Lev returned to work in a completely renovated department, all chrome and glass. But Dasha no longer went with him. She stayed home with her “new mom,” as she proudly called Ariadna. Ariadna completely reworked her schedule, pushing multimillion-dollar deals to the back burner so she herself could pick Dasha up from school, take her to dance, and help with homework. Her business empire could wait. She had found something immeasurably more precious.

One evening, as the three of them sat on the broad terrace awash in the gold of the setting sun, sipping tea with those very same chocolate cookies, Lev—nervous and stumbling—proposed to Ariadna. Laughing through tears of happiness, she answered that she’d been waiting for two months already and was starting to get a little mad. Wedding preparations swept them up entirely. To Lev’s surprise, the chief organizers and muses were Ariadna and Dasha. Together they chose fabric for the dress with gusto, argued themselves hoarse over the color of tablecloths and napkins, and drew up endless guest lists, wholly absorbed in these pleasant, bustling chores.
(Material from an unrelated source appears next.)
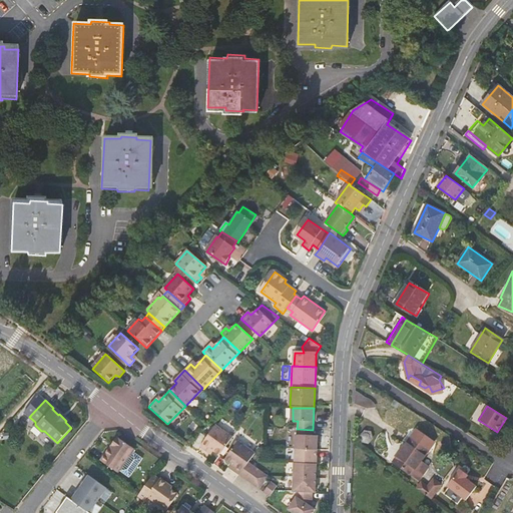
[(210,450),(221,458),(233,439),(216,427),(200,450),(207,454),(210,450)]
And Lev Grigorievich, watching his beloved girls—so different, so unlike each other, yet so dear and endlessly his—knew he had finally found what he had hardly dared to dream of: that quiet, sturdy haven after all life’s storms. Everything fell into place. Everyone was truly, unreservedly happy. And the silence that now reigned in their home was the silence of peace, calm, and boundless, all-encompassing joy.